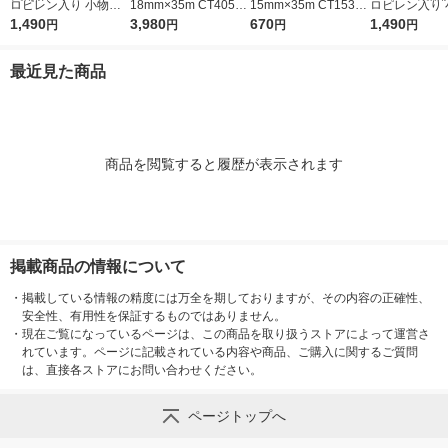
ロピレン入り 小物収
18mm×35m CT405A
15mm×35m CT1535-
ロピレン入り 
納ケース 大 ホワイト
1,490
P-18 1セット（10巻
3,980
5P 1パック（5巻入）
670
納ケース ワイド
1,490
円
円
円
円
グレー 約幅２６×奥行
入×3パック）
ワイトグレー 
３７×高さ１７．５ｃ
７×奥行２６×
最近見た商品
ｍ 良品計画
７．５ｃｍ 良
商品を閲覧すると履歴が表示されます
掲載商品の情報について
・
掲載している情報の精度には万全を期しておりますが、その内容の正確性、
安全性、有用性を保証するものではありません。
・
現在ご覧になっているページは、この商品を取り扱うストアによって運営さ
れています。ページに記載されている内容や商品、ご購入に関するご質問
は、直接各ストアにお問い合わせください。
ページトップへ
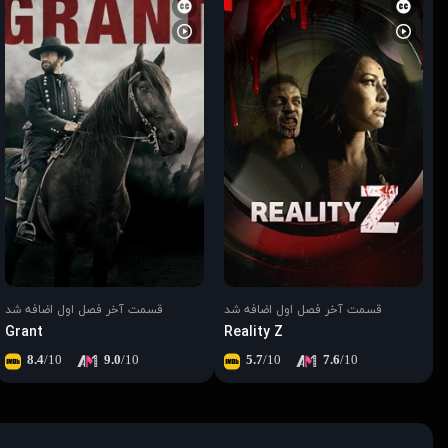
قسمت آخر فصل اول اضافه شد
قسمت آخر فصل اول اضافه شد
Grant
Reality Z
8.4
/10
9.0
/10
5.7
/10
7.6
/10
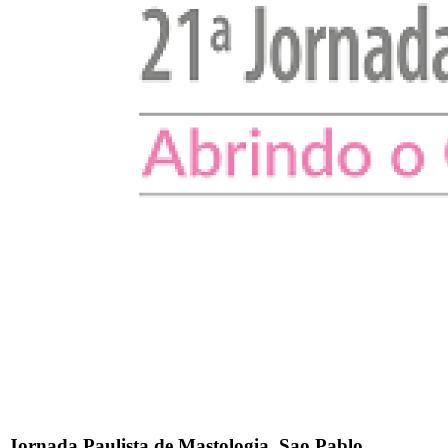
Jornada Paulista de Mastologia, Sao Pablo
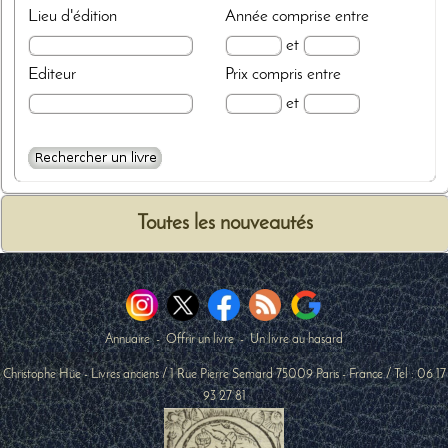
Lieu d'édition
Année
comprise entre
et
Editeur
Prix
compris entre
et
Toutes les nouveautés
Annuaire
-
Offrir un livre
-
Un livre au hasard
Christophe Hüe - Livres anciens
/
1 Rue Pierre Semard
75009
Paris
-
France
/ Tel :
06 17
93 27 81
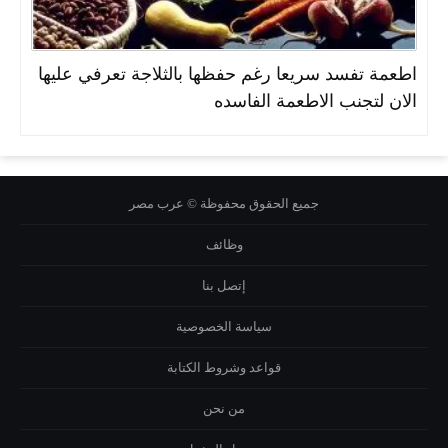
اطعمة تفسد سريعا رغم حفظها بالثلاجة تعرفي عليها
الان لتجنب الاطعمة الفاسده
جميع الحقوق محفوظة © عرب مصر
وظائف
إتصل بنا
سياسة الخصوصية
قواعد وشروط الكتابة
من نحن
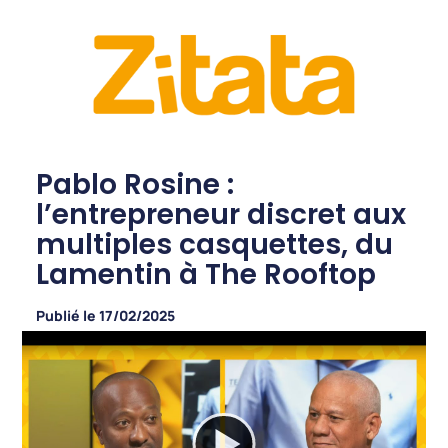
Pablo Rosine :
l’entrepreneur discret aux
multiples casquettes, du
Lamentin à The Rooftop
Publié le
17/02/2025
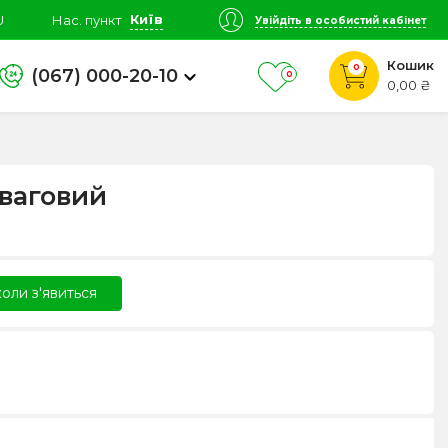
Київ
U
Нас. пункт
Увійдіть в особистий кабінет
Кошик
0
(067) 000-20-10
0
0,00 ₴
ваговий
оли з'явиться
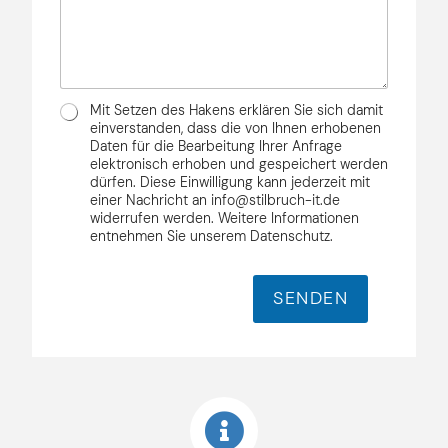
d
a
c
f
r
c
h
f
e
h
r
*
s
r
i
s
i
c
e
c
D
h
Mit Setzen des Hakens erklären Sie sich damit
*
h
S
t
einverstanden, dass die von Ihnen erhobenen
t
G
Daten für die Bearbeitung Ihrer Anfrage
*
elektronisch erhoben und gespeichert werden
V
dürfen. Diese Einwilligung kann jederzeit mit
O
einer Nachricht an info@stilbruch-it.de
*
widerrufen werden. Weitere Informationen
entnehmen Sie unserem Datenschutz.
SENDEN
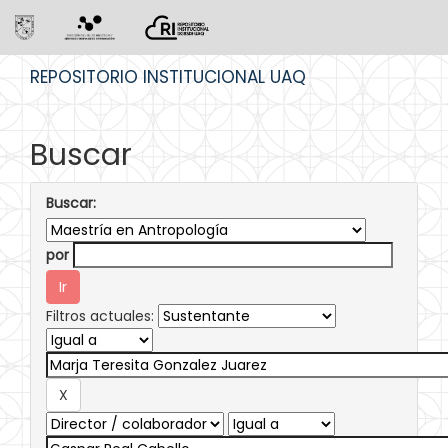
Skip
REPOSITORIO INSTITUCIONAL UAQ
navigation
Buscar
Buscar:
por
Filtros actuales:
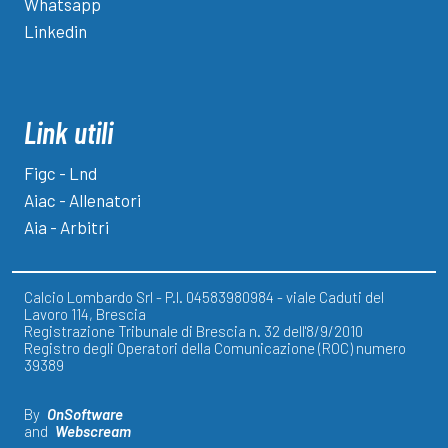
Whatsapp
Linkedin
Link utili
Figc - Lnd
Aiac - Allenatori
Aia - Arbitri
Calcio Lombardo Srl - P.I. 04583980984 - viale Caduti del
Lavoro 114, Brescia
Registrazione Tribunale di Brescia n. 32 dell'8/9/2010
Registro degli Operatori della Comunicazione (ROC) numero
39389
By
OnSoftware
and
Webscream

════════════════

**TASK ITEM:**
From the first line to the last, copy the records above exactly and leave out the pictures.

**EXERCISE RESPONSE:**
ロピレン入り 小物収
18mm×35m CT405A
15mm×35m CT1535-
ロピレン入り 
納ケース 大 ホワイト
1,490
P-18 1セット（10巻
3,980
5P 1パック（5巻入）
670
納ケース ワイド
1,490
円
円
円
円
グレー 約幅２６×奥行
入×3パック）
ワイトグレー 
３７×高さ１７．５ｃ
７×奥行２６×
最近見た商品
ｍ 良品計画
７．５ｃｍ 良
商品を閲覧すると履歴が表示されます
掲載商品の情報について
・
掲載している情報の精度には万全を期しておりますが、その内容の正確性、
安全性、有用性を保証するものではありません。
・
現在ご覧になっているページは、この商品を取り扱うストアによって運営さ
れています。ページに記載されている内容や商品、ご購入に関するご質問
は、直接各ストアにお問い合わせください。
ページトップへ
قسمت آخر فصل اول اضافه شد
قسمت آخر فصل اول اضافه شد
Grant
Reality Z
8.4
/10
9.0
/10
5.7
/10
7.6
/10
Jornada Paulista de Mastologia, Sao Pablo
Lieu d'édition
Année
comprise entre
et
Editeur
Prix
compris entre
et
Toutes les nouveautés
Annuaire
-
Offrir un livre
-
Un livre au hasard
Christophe Hüe - Livres anciens
/
1 Rue Pierre Semard
75009
Paris
-
France
/ Tel :
06 17
93 27 81
اطعمة تفسد سريعا رغم حفظها بالثلاجة تعرفي عليها
الان لتجنب الاطعمة الفاسده
جميع الحقوق محفوظة © عرب مصر
وظائف
إتصل بنا
سياسة الخصوصية
قواعد وشروط الكتابة
من نحن
Pablo Rosine :
l’entrepreneur discret aux
multiples casquettes, du
Lamentin à The Rooftop
Publié le
17/02/2025
Київ
U
Нас. пункт
Увійдіть в особистий кабінет
Кошик
0
(067) 000-20-10
0
0,00 ₴
ваговий
оли з'явиться
d
a
c
f
r
c
h
f
e
h
r
*
s
r
i
s
i
c
e
c
D
h
Mit Setzen des Hakens erklären Sie sich damit
*
h
S
t
einverstanden, dass die von Ihnen erhobenen
t
G
Daten für die Bearbeitung Ihrer Anfrage
*
elektronisch erhoben und gespeichert werden
V
dürfen. Diese Einwilligung kann jederzeit mit
O
einer Nachricht an info@stilbruch-it.de
*
widerrufen werden. Weitere Informationen
entnehmen Sie unserem Datenschutz.
SENDEN
Skip
REPOSITORIO INSTITUCIONAL UAQ
navigation
Buscar
Buscar:
por
Filtros actuales:
Whatsapp
Linkedin
Link utili
Figc - Lnd
Aiac - Allenatori
Aia - Arbitri
Calcio Lombardo Srl - P.I. 04583980984 - viale Caduti del
Lavoro 114, Brescia
Registrazione Tribunale di Brescia n. 32 dell'8/9/2010
Registro degli Operatori della Comunicazione (ROC) numero
39389
By
OnSoftware
and
Webscream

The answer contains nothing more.